### DATA EXTRACTS
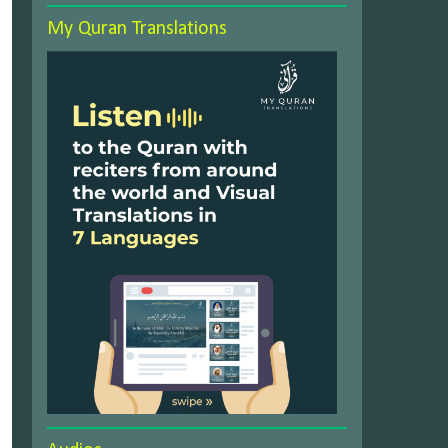
My Quran Translations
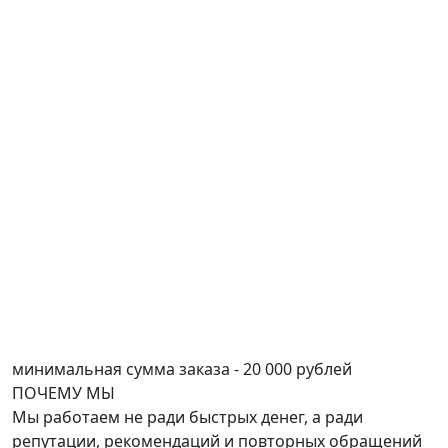
минимальная сумма заказа - 20 000 рублей
ПОЧЕМУ
МЫ
Мы работаем не ради быстрых денег, а ради
репутации, рекомендаций и повторных обращений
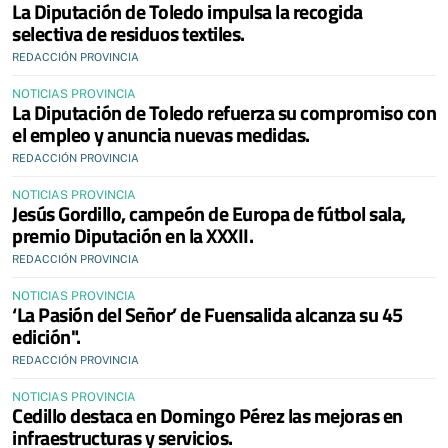
La Diputación de Toledo impulsa la recogida
selectiva de residuos textiles.
REDACCIÓN PROVINCIA
NOTICIAS PROVINCIA
La Diputación de Toledo refuerza su compromiso con
el empleo y anuncia nuevas medidas.
REDACCIÓN PROVINCIA
NOTICIAS PROVINCIA
Jesús Gordillo, campeón de Europa de fútbol sala,
premio Diputación en la XXXII.
REDACCIÓN PROVINCIA
NOTICIAS PROVINCIA
‘La Pasión del Señor’ de Fuensalida alcanza su 45
edición".
REDACCIÓN PROVINCIA
NOTICIAS PROVINCIA
Cedillo destaca en Domingo Pérez las mejoras en
infraestructuras y servicios.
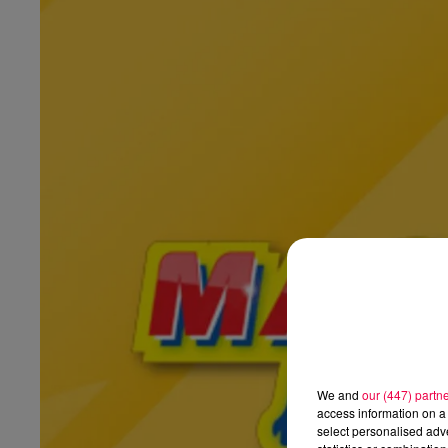
We and
our (447) partn
access information on a 
select personalised ad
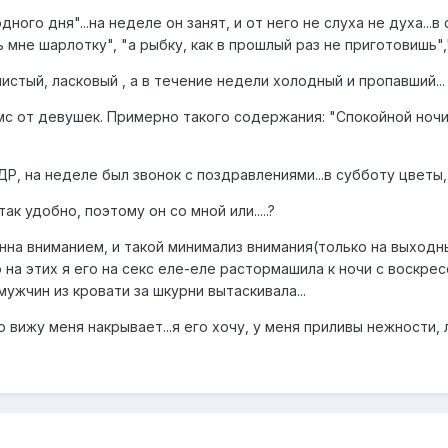
ного дня"...на неделе он занят, и от него не слуха не духа...
шь мне шарлотку", "а рыбку, как в прошлый раз не приготовишь",
истый, ласковый , а в течение недели холодный и пропавший...
мс от девушек. Примерно такого содержания: "Спокойной ночи.
Р, на неделе был звонок с поздравлениями...в субботу цветы
ак удобно, поэтому он со мной или.....?
нна вниманием, и такой минимализ внимания(только на выходны
то на этих я его на секс еле-еле растормашила к ночи с воскре
мужчин из кровати за шкурни вытаскивала...
о вижу меня накрывает...я его хочу, у меня приливы нежности, л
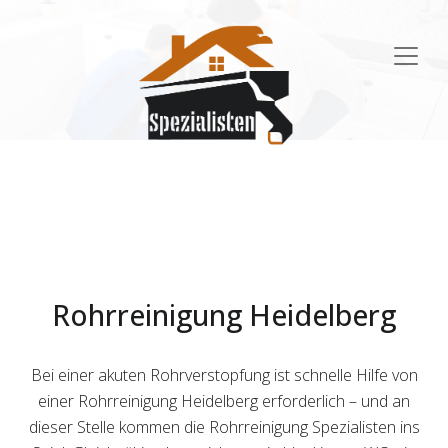
Main
Navigation
Rohrreinigung Heidelberg
Bei einer akuten Rohrverstopfung ist schnelle Hilfe von
einer Rohrreinigung Heidelberg erforderlich – und an
dieser Stelle kommen die Rohrreinigung Spezialisten ins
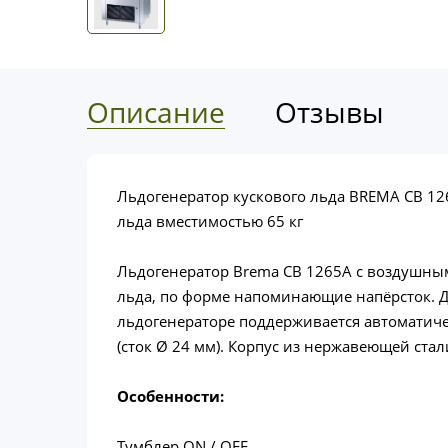
Описание
Отзывы
Льдогенератор кускового льда BREMA CB 12
льда вместимостью 65 кг
Льдогенератор Brema CB 1265A с воздушны
льда, по форме напоминающие напёрсток. Да
льдогенераторе поддерживается автоматичес
(сток Ø 24 мм). Корпус из нержавеющей стали
Особенности:
Тумблер ON / OFF.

### EXERCISE PROMPT
Reproduce every line of text from the material above without any change, omitting the pictures.

### TASK RESULT
My Quran Translations
минимальная сумма заказа - 20 000 рублей
ПОЧЕМУ
МЫ
Мы работаем не ради быстрых денег, а ради
репутации, рекомендаций и повторных обращений
La Diputación de Toledo impulsa la recogida
selectiva de residuos textiles.
REDACCIÓN PROVINCIA
NOTICIAS PROVINCIA
La Diputación de Toledo refuerza su compromiso con
el empleo y anuncia nuevas medidas.
REDACCIÓN PROVINCIA
NOTICIAS PROVINCIA
Jesús Gordillo, campeón de Europa de fútbol sala,
premio Diputación en la XXXII.
REDACCIÓN PROVINCIA
NOTICIAS PROVINCIA
‘La Pasión del Señor’ de Fuensalida alcanza su 45
edición".
REDACCIÓN PROVINCIA
NOTICIAS PROVINCIA
Cedillo destaca en Domingo Pérez las mejoras en
infraestructuras y servicios.
We and
our (447) partn
access information on a 
select personalised ad
ного дня"...на неделе он занят, и от него не слуха не духа...
шь мне шарлотку", "а рыбку, как в прошлый раз не приготовишь",
истый, ласковый , а в течение недели холодный и пропавший...
мс от девушек. Примерно такого содержания: "Спокойной ночи.
Р, на неделе был звонок с поздравлениями...в субботу цветы
ак удобно, поэтому он со мной или.....?
нна вниманием, и такой минимализ внимания(только на выходны
то на этих я его на секс еле-еле растормашила к ночи с воскре
мужчин из кровати за шкурни вытаскивала...
о вижу меня накрывает...я его хочу, у меня приливы нежности, л
Main
Navigation
Rohrreinigung Heidelberg
Bei einer akuten Rohrverstopfung ist schnelle Hilfe von
einer Rohrreinigung Heidelberg erforderlich – und an
dieser Stelle kommen die Rohrreinigung Spezialisten ins
Описание
Отзывы
Льдогенератор кускового льда BREMA CB 12
льда вместимостью 65 кг
Льдогенератор Brema CB 1265A с воздушны
льда, по форме напоминающие напёрсток. Да
льдогенераторе поддерживается автоматичес
(сток Ø 24 мм). Корпус из нержавеющей стали
Особенности:
Тумблер ON / OFF.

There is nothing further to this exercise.